The centre, staffed by members of the U.S. intelligence community, reviews and analyses information about illegal drug trafficking for American leaders and law enforcement agencies.

The report, drawing on an extensive range of open sources, concludes various Islamic terrorist groups have used the tri-border area - where Argentina, Brazil and Paraguay meet - for fundraising, recruiting and plotting terrorist attacks in the region and elsewhere in the Americas.

It says the tri-border area's terrorist and organized crime activities are assisted by corruption of local officials. The region features one of the most important Arab communities in South America, numbering as many as 30,000.

Suspected Hezbollah terrorists used the area as a base for carrying out two major assaults in Buenos Aires in the early 1990s, one against the Israeli Embassy in March 1992, the other against a Jewish community centre in July 1994, the study notes.

"Since the 1994 attack, Islamic terrorists in the TBA have largely confined their activities to criminal fundraising and other activities in support of their terrorist organizations, including plotting terrorist actions to be carried out in other countries," says the study.

Bin Laden's al-Qaida network has reportedly had "an interest and a presence" in the region since the mid-1990s, although some are skeptical of that claim. Both bin Laden and al-Qaida lieutenant Khalid Sheikh Mohammed are said to have visited Brazil in 1995.

By mid-1999, Argentina's Secretariat for State Intelligence was investigating Islamic extremist groups in the tri-border area allegedly operating under bin Laden's orders, the study says.

Agents began taping telephone calls to the Middle East by extremists in Ciudad del Este, the second largest city in Paraguay, and Foz do Iguacu, Brazil. They also secretly filmed meetings of the Shi'ite and minority Sunni groups of the area's Muslim community.

Co-ordinated police raids in the region's three principal cities on Dec. 22, 1999, reportedly thwarted a plot by terrorists under the control of bin Laden and Hezbollah leader Imad Mouniagh to ``stage simultaneous attacks on Jewish targets'' in Buenos Aires, Ciudad del Este and Ottawa ``in an attempt to undermine the Middle East peace process,'' the report says.

It provides no details about the suspected plots, which were noted in the Paraguayan media at the time but garnered little attention elsewhere, coming almost two years before the eye-opening attacks of Sept. 11, 2001.

Individuals rounded up in the raids but later released included "operatives of Hamas and Hezbollah, as well as a suspected Iranian intelligence agent."

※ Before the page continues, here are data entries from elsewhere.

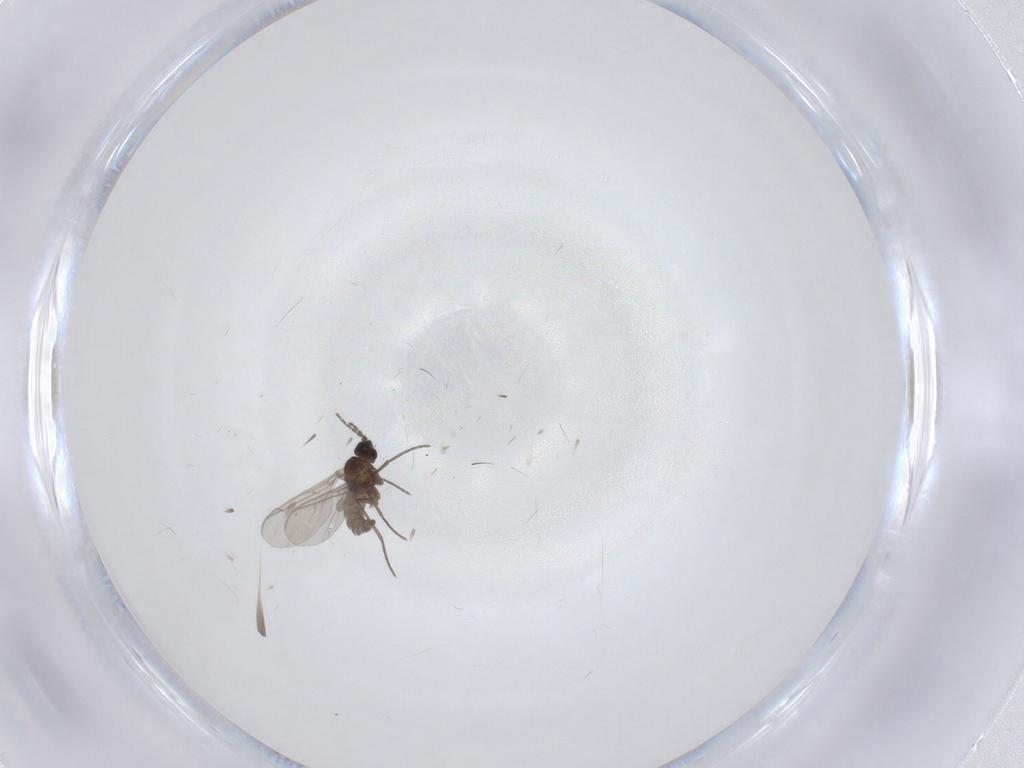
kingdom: Animalia
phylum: Arthropoda
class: Insecta
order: Diptera
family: Sciaridae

Senior members allegedly involved were Hezbollah's Assad Ahmad Barakat and Mohamed Ali Aboul-Ezz Al-Mahdi Ibrahim Soliman of the Egyptian extremist group Al-Gama'a al-Islamiyya - the latter group reputedly linked to bin Laden's al-Qaida.

Both men apparently fled and were later arrested in connection with other events.

Police foiled the alleged plot to attack Ottawa and other cities just eight days after the arrest of Ahmed Ressam of Montreal, caught trying to sneak explosives from British Columbia into the United States. Ressam, the would-be "millennium bomber," was convicted of plotting to blow up Los Angeles International Airport.

In September 2001, a Paraguayan SWAT team raided a Ciudad del Este shop run by Barakat, seizing material including training courses for suicide bombers and financial statements totalling $250,000 in monthly transfers to the Middle East.

A Paraguayan prosecutor accused Barakat and Saleh of sending money to terrorist bank accounts in various countries.

"Specifically, they sent half a million dollars to Canada, Chile and the United States (New York), and bank drafts of $524,000 US to Lebanon," the report says.

"Paraguayan police found a letter from the Hezbollah commander congratulating Barakat for financing activities in the Middle East."

In February 2000, Paraguayan authorities arrested Ali Khalil Mehri, considered one of the principal Hezbollah fundraisers in the region. Among the items seized in a raid on his apartment were records of money transfers to Canada, Chile, Lebanon and the United States of more than $700,000 US.

Mehri was charged with funnelling the proceeds of counterfeit software to Hezbollah, but escaped from prison and fled to Syria.